[Tasks to perform]:
A: In the blog post about SiteMeter, why does the author decide to get the word "renter" into a prominent position despite disliking the term?
B: From the SiteMeter blog post, return the passage starting at "One thing I" and ending at "enable that search.".

[Text section]:
******

Thursday, August 13, 2009

Playing with SiteMeter

Last year I put SiteMeter on both of my blogs. The free version tells me where people come from and, more importantly, what their search terms are. What this means is that I can figure out how people are getting to my site--and it's mostly by Google. Many people are looking for specific information--how to negotiate cash for keys or what their rights are to their security deposits. Some people want to know what a Notice of Default is, or they heard about the new federal legislation on foreclosure evictions and want to know how it works. And at least once a week I get a search something like "lease option foreclosure deposit," which unfortunately informs me that some sleazeball made some extra money on his soon-to-be-foreclosed house by enticing a tenant to sign a lease option on a property that was about to be foreclosed. (Because lease options often involve large deposits, the soon-to-be-foreclosed owner can get $5-20,000 from the unsuspecting tenant.) I also apparently had a landlord, as the search was "i'm in foreclosure and my tenants have stopped paying on their lease option." Uh, what should the landlord expect?

Sometimes people want to come back to my site and, not realizing that "tenants foreclosure California" reports me first on the Google search, remember odd things and search for things like "tenants foreclosure Sacramento cats" because they remembered that I live in Sacramento and have two cats. I wonder if J will be upset when he discovers that no one has searched for "tenants foreclosure Sacramento husband."

One thing I discovered is that if people search for "renters foreclosure California," I don't turn up for dozens of pages. While I don't like the term "renter" and don't use it most of the time (believing that I am a renter when I rent cars or power tools, but I am a tenant in housing, with all the political and legal disabilities that attach to that status), I do want people to be able to find me without having to search through pages and pages of Google entries. So I have to figure out how to get "renter" in a sufficiently prominent position that it will enable that search.

******

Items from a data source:
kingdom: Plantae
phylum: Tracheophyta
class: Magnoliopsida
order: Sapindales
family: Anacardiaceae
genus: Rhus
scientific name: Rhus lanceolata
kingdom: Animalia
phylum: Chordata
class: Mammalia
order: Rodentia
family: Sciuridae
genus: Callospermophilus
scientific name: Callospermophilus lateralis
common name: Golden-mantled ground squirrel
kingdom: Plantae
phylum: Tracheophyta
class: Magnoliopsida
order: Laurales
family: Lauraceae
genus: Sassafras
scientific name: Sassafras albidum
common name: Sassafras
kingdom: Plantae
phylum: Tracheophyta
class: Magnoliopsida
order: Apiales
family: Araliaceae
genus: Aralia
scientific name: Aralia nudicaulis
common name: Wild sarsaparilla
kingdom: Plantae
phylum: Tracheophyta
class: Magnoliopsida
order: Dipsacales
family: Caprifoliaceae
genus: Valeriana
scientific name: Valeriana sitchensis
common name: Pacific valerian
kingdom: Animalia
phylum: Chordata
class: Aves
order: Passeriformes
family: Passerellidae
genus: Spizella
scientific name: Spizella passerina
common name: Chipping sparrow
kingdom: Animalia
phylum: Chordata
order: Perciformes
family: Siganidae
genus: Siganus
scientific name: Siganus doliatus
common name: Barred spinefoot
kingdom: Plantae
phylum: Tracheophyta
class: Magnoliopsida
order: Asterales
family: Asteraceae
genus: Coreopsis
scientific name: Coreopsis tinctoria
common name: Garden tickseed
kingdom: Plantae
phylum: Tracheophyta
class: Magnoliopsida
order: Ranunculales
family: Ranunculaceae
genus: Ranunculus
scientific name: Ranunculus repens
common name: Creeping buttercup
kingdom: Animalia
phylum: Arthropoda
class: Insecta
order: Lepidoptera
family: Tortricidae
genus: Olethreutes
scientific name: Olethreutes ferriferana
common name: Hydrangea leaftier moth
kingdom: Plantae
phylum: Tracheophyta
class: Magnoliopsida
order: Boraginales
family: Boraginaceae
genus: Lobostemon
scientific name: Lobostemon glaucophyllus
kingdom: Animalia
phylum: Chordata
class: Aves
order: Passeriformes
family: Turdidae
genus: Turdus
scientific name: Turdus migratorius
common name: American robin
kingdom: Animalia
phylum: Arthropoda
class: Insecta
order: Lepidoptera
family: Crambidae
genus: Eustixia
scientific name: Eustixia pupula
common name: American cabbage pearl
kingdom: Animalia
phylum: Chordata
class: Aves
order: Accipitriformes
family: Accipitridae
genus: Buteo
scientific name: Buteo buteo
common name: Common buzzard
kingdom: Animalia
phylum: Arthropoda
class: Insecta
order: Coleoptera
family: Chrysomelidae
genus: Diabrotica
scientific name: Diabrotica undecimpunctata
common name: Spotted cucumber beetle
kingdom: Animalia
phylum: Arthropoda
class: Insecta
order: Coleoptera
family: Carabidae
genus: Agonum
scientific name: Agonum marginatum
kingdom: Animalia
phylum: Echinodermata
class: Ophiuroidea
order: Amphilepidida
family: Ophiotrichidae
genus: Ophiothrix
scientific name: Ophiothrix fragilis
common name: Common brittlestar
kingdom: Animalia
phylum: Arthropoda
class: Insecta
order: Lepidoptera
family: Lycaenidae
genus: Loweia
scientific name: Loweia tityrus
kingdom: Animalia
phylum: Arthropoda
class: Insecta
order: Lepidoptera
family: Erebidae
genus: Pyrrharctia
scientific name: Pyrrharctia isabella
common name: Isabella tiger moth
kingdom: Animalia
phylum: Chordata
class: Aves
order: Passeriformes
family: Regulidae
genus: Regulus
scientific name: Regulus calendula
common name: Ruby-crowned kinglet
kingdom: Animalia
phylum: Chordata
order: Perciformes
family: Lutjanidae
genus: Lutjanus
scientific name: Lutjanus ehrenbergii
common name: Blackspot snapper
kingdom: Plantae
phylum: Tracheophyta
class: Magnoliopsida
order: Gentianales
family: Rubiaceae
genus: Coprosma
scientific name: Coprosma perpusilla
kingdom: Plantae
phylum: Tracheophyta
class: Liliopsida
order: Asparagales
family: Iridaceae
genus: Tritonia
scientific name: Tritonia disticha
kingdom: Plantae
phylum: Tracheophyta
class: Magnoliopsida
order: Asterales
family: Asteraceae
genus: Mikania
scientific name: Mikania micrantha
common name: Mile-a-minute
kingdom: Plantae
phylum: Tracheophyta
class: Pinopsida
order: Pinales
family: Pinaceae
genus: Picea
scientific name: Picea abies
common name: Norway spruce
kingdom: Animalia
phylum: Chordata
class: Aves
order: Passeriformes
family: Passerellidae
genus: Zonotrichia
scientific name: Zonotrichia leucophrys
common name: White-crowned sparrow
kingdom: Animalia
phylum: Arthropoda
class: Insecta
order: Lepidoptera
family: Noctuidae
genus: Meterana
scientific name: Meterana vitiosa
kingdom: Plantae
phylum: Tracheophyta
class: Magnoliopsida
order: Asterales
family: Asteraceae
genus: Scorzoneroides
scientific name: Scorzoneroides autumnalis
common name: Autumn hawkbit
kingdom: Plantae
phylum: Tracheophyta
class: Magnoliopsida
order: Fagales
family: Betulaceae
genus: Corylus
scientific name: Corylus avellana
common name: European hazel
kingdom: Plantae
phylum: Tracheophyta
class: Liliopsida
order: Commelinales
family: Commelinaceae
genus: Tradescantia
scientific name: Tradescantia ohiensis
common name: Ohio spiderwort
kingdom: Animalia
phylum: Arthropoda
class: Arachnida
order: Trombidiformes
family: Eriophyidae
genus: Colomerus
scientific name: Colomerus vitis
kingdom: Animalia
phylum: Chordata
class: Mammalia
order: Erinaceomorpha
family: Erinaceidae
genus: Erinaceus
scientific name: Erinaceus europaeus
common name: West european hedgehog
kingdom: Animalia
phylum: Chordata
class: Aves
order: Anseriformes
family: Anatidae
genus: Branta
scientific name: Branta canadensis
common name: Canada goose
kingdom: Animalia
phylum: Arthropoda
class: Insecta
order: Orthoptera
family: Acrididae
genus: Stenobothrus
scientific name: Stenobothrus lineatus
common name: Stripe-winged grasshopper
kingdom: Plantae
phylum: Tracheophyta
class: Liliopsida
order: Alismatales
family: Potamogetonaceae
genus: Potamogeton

******

[Response list]:
A: A search for "renters foreclosure California" doesn't turn up the blog for dozens of pages. The author wants people to be able to find the site without having to search through pages and pages of Google entries.

B:
One thing I discovered is that if people search for "renters foreclosure California," I don't turn up for dozens of pages. While I don't like the term "renter" and don't use it most of the time (believing that I am a renter when I rent cars or power tools, but I am a tenant in housing, with all the political and legal disabilities that attach to that status), I do want people to be able to find me without having to search through pages and pages of Google entries. So I have to figure out how to get "renter" in a sufficiently prominent position that it will enable that search.